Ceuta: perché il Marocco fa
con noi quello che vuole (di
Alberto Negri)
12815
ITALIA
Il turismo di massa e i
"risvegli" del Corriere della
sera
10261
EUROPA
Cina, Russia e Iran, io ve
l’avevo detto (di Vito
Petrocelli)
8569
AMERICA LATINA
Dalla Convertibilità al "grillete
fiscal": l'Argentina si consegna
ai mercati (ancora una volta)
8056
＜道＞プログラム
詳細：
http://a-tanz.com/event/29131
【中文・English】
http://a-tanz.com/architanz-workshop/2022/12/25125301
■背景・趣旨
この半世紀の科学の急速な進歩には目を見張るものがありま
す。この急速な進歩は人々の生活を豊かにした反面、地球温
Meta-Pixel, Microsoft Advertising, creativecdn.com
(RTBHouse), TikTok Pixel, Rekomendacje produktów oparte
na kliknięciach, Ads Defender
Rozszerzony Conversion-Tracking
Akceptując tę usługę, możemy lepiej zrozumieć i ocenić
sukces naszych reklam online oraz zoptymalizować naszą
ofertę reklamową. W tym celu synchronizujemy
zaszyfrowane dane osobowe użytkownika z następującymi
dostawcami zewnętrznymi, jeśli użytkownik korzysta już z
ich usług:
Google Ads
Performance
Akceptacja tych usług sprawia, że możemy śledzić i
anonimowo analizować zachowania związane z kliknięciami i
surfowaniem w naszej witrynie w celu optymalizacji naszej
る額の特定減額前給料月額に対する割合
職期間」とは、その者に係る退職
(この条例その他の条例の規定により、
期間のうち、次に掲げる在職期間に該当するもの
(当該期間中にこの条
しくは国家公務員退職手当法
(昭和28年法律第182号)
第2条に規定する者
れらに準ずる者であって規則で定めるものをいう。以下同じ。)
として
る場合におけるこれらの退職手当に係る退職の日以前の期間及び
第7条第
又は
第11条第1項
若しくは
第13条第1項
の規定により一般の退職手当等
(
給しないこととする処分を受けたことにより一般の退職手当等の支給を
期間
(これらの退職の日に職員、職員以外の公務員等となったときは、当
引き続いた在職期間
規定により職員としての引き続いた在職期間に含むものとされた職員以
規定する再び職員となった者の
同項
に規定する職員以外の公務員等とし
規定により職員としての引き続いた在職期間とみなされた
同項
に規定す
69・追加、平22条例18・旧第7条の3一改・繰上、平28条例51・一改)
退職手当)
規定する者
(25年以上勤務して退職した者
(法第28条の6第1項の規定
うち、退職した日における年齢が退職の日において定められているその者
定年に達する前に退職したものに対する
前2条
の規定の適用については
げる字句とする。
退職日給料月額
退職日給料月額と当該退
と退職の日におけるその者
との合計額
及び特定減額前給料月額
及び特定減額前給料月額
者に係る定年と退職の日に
--------------------
## TASK DETAILS
Nothing in the data may be left out. Copy all of it exactly.

## ANSWER TO THIS PROBLEM
Ceuta: perché il Marocco fa
con noi quello che vuole (di
Alberto Negri)
12815
ITALIA
Il turismo di massa e i
"risvegli" del Corriere della
sera
10261
EUROPA
Cina, Russia e Iran, io ve
l’avevo detto (di Vito
Petrocelli)
8569
AMERICA LATINA
Dalla Convertibilità al "grillete
fiscal": l'Argentina si consegna
ai mercati (ancora una volta)
8056
＜道＞プログラム
詳細：
http://a-tanz.com/event/29131
【中文・English】
http://a-tanz.com/architanz-workshop/2022/12/25125301
■背景・趣旨
この半世紀の科学の急速な進歩には目を見張るものがありま
す。この急速な進歩は人々の生活を豊かにした反面、地球温
Meta-Pixel, Microsoft Advertising, creativecdn.com
(RTBHouse), TikTok Pixel, Rekomendacje produktów oparte
na kliknięciach, Ads Defender
Rozszerzony Conversion-Tracking
Akceptując tę usługę, możemy lepiej zrozumieć i ocenić
sukces naszych reklam online oraz zoptymalizować naszą
ofertę reklamową. W tym celu synchronizujemy
zaszyfrowane dane osobowe użytkownika z następującymi
dostawcami zewnętrznymi, jeśli użytkownik korzysta już z
ich usług:
Google Ads
Performance
Akceptacja tych usług sprawia, że możemy śledzić i
anonimowo analizować zachowania związane z kliknięciami i
surfowaniem w naszej witrynie w celu optymalizacji naszej
る額の特定減額前給料月額に対する割合
職期間」とは、その者に係る退職
(この条例その他の条例の規定により、
期間のうち、次に掲げる在職期間に該当するもの
(当該期間中にこの条
しくは国家公務員退職手当法
(昭和28年法律第182号)
第2条に規定する者
れらに準ずる者であって規則で定めるものをいう。以下同じ。)
として
る場合におけるこれらの退職手当に係る退職の日以前の期間及び
第7条第
又は
第11条第1項
若しくは
第13条第1項
の規定により一般の退職手当等
(
給しないこととする処分を受けたことにより一般の退職手当等の支給を
期間
(これらの退職の日に職員、職員以外の公務員等となったときは、当
引き続いた在職期間
規定により職員としての引き続いた在職期間に含むものとされた職員以
規定する再び職員となった者の
同項
に規定する職員以外の公務員等とし
規定により職員としての引き続いた在職期間とみなされた
同項
に規定す
69・追加、平22条例18・旧第7条の3一改・繰上、平28条例51・一改)
退職手当)
規定する者
(25年以上勤務して退職した者
(法第28条の6第1項の規定
うち、退職した日における年齢が退職の日において定められているその者
定年に達する前に退職したものに対する
前2条
の規定の適用については
げる字句とする。
退職日給料月額
退職日給料月額と当該退
と退職の日におけるその者
との合計額
及び特定減額前給料月額
及び特定減額前給料月額
者に係る定年と退職の日に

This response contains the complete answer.